Having taken early retirement, she has found her niche in writing historical fiction which combines her academic’s love of research with a passion for storytelling. Her inspiration comes not only from historical records and documents but also from the landscape of the Scottish lowlands where she attempts to conjure up what life was like for the inhabitants of those now ruined castles and deserted abbeys. Exploring the personal relationships and often hidden motivations of historical characters drive her curiosity.
The Knox Trilogy is a fictional biography of the fiery reformer, John Knox, set during the 16th century Scottish Reformation. Prizes and awards include the Martha Hamilton Prize for Creative Writing from Edinburgh University and Writer of the Year 2011 awarded by Tyne & Esk Writers. She is a member of the Historical Writers’ Association (HWA), the Historical Novel Society (HNS) and the Society of Authors (SoA).
The Second Blast of the Trumpet
John Knox Book 2. 1549. Freed from the galleys, the Scottish Reformer John Knox continues his mission as God’s messenger to strike at the roots of papistry. A prophet without honor in his own land, he is welcomed as a chaplain by Edward VI in England. But by challenging the liturgy of the English Protestant Church, he makes dangerous enemies, and with Edward’s untimely death and the accession of the Catholic Mary Tudor, Knox is forced to flee persecution. Despite the ever-present peril of capture, Knox crisscrosses Europe to ask the leading Reformation scholars his burning question – whether it is lawful to depose an ungodly monarch. While no answer is forthcoming, his plea has not gone unheeded. Someone is willing to commit regicide in his name.
When Protestant Elizabeth I succeeds to the throne, Knox hopes to return with his young wife and family and resume his mission in England.

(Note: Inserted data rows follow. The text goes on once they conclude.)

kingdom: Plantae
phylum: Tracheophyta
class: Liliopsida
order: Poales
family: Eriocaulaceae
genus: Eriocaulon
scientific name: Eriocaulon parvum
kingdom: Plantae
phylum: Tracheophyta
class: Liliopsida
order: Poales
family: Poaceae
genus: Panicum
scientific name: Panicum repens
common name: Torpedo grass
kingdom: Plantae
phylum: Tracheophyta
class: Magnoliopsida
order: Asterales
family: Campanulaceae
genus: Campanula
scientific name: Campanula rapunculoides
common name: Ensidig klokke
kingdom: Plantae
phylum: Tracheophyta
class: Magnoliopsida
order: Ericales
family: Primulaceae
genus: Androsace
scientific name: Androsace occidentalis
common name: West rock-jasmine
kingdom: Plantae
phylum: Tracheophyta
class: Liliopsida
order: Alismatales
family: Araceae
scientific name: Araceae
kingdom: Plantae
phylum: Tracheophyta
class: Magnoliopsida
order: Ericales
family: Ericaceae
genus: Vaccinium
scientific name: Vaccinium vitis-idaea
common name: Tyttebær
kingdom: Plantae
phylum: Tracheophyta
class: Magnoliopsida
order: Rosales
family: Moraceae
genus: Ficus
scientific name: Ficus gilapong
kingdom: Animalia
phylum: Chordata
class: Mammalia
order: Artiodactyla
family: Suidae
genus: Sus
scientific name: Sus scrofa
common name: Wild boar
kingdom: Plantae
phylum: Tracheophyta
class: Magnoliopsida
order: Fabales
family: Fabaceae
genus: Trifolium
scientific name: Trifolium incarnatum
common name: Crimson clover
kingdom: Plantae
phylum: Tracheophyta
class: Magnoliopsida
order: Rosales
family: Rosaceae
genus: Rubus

However, while the charismatic preacher may have attracted a flock of female admirers, his polemical tract, The First Blast of the Trumpet against the Monstrous Regiment of Women, has antagonized Queen Elizabeth.
Will Knox find a welcome in Scotland where the Lords of the Congregation are plotting revolution in the name of religion? Where his godmother, Elisabeth Hepburn, and Mary of Guise, are striving to stem the rising tide of reform and keep the throne for Mary Queen of Scots? And will the secret assassin achieve his aim?
The First Blast of the Trumpet
John Knox Book 1. Hailes Castle, 1511. Midnight on a doom-laden Halloween and Elisabeth Hepburn, feisty daughter of the Earl of Bothwell, makes a wish to wed her lover, the poet David Lindsay. But her uncle has other plans. To safeguard the interests of the Hepburn family, she is to become a nun and succeed her aunt as Prioress of St. Mary’s Abbey, Haddington. However, plunged into the political maelstrom and religious turmoil of the early Scottish Reformation, Hepburn’s life there is hardly one of quiet contemplation. Strong-willed and independent, she clashes with those who question her unorthodox regime at St. Mary’s, including Cardinal David Beaton and her rival, Sister Maryoth Hay. But her greatest struggle is against her godson, John Knox. Witnessing his rejection of the Roman Catholic Church, aided by David Lindsay, she despairs that the sins of her past may have contributed to his present disenchantment.